- Your instructions: Find the word "جوري" in the listing below, then return every line it appears in.

- Entries shown:
- - - -

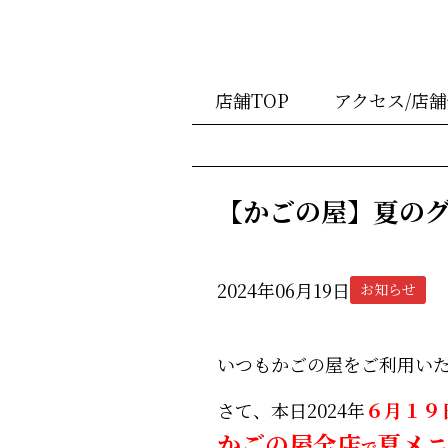
店舗TOP
アクセス/店
【かごの屋】夏の
2024年06月19日
お知らせ
いつもかごの屋をご利用い
さて、本日2024年
６月１９
かごの屋全店
夏メ
で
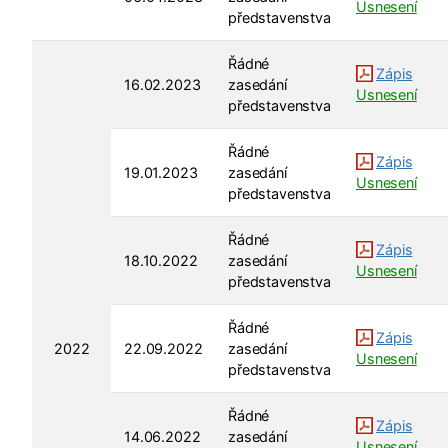
Usnesení
představenstva
Řádné
Zápis
16.02.2023
zasedání
Usnesení
představenstva
Řádné
Zápis
19.01.2023
zasedání
Usnesení
představenstva
Řádné
Zápis
18.10.2022
zasedání
Usnesení
představenstva
Řádné
Zápis
2022
22.09.2022
zasedání
Usnesení
představenstva
Řádné
Zápis
14.06.2022
zasedání
Usnesení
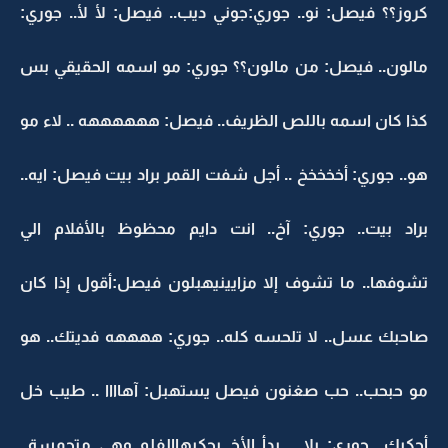
كروز؟؟ فيصل: نو.. جوري:جوني ديب.. فيصل: لأ لأ.. جوري:
مالون.. فيصل: من مالون؟؟ جوري: مو اسمه الحقيقي بس
كذا كان اسمه باللص الظريف.. فيصل: ههههههه .. لاء مو
هو.. جوري: أخخخخخ .. أجل شفت القمر براد بيت فيصل: ايه..
براد بيت.. جوري: آخ.. انت دايم محظوظ بالأفلام الي
تشوفها.. ما تشوف إلا مزايينيهبلون فيصل:أقول إذا كان
صاحبك عسل.. لا تلحسه كله.. جوري: ههههه فديتك.. هو
مو حبحب.. حب صغنون فيصل يستهبل: آهاااا .. طيب خل
أحكيك.. جوري: يلا .. بدأ الأخ يحكيهاالفلم وهي متحمسة..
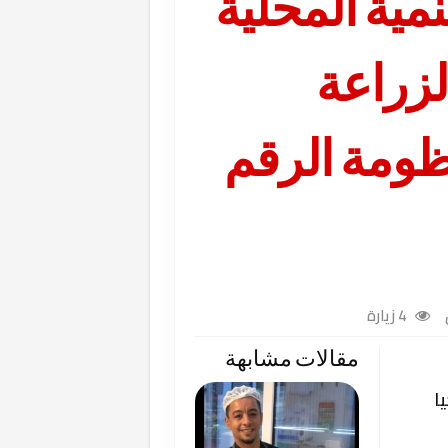
نمية المحلية
لزراعة
ظومة الرقم
4 زيارة
مقالات مشابهة
ا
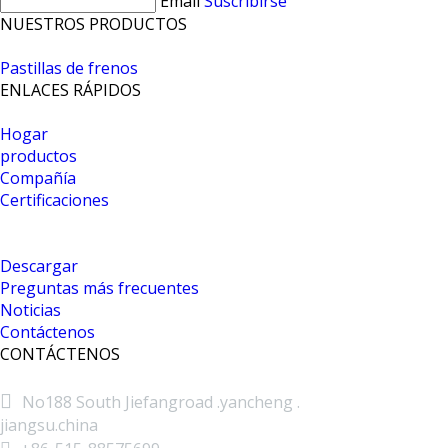
Email
Suscribirse
NUESTROS PRODUCTOS
Pastillas de frenos
ENLACES RÁPIDOS
Hogar
productos
Compañía
Certificaciones
Descargar
Preguntas más frecuentes
Noticias
Contáctenos
CONTÁCTENOS

No188 South Jiefangroad .yancheng .
jiangsu.china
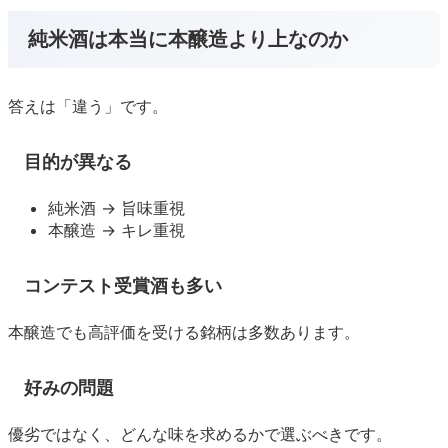
純米酒は本当に本醸造より上なのか
答えは「違う」です。
目的が異なる
純米酒 → 旨味重視
本醸造 → キレ重視
コンテスト受賞酒も多い
本醸造でも高評価を受ける銘柄は多数あります。
好みの問題
優劣ではなく、どんな味を求めるかで選ぶべきです。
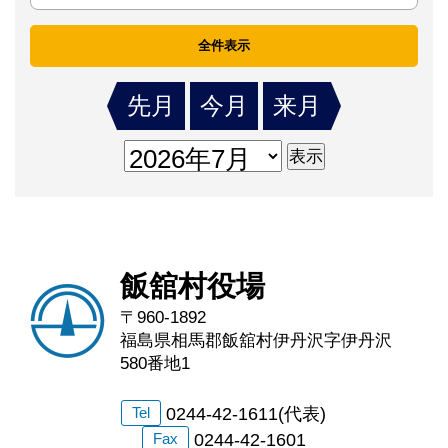
全件表示
先月
今月
来月
飯舘村役場
〒960-1892
福島県相馬郡飯舘村伊丹沢字伊丹沢
580番地1
0244-42-1611(代表)
Tel
0244-42-1601
Fax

- - - -

- Task response:
كروز؟؟ فيصل: نو.. جوري:جوني ديب.. فيصل: لأ لأ.. جوري:
مالون.. فيصل: من مالون؟؟ جوري: مو اسمه الحقيقي بس
هو.. جوري: أخخخخخ .. أجل شفت القمر براد بيت فيصل: ايه..
براد بيت.. جوري: آخ.. انت دايم محظوظ بالأفلام الي
صاحبك عسل.. لا تلحسه كله.. جوري: ههههه فديتك.. هو
أحكيك.. جوري: يلا .. بدأ الأخ يحكيهاالفلم وهي متحمسة..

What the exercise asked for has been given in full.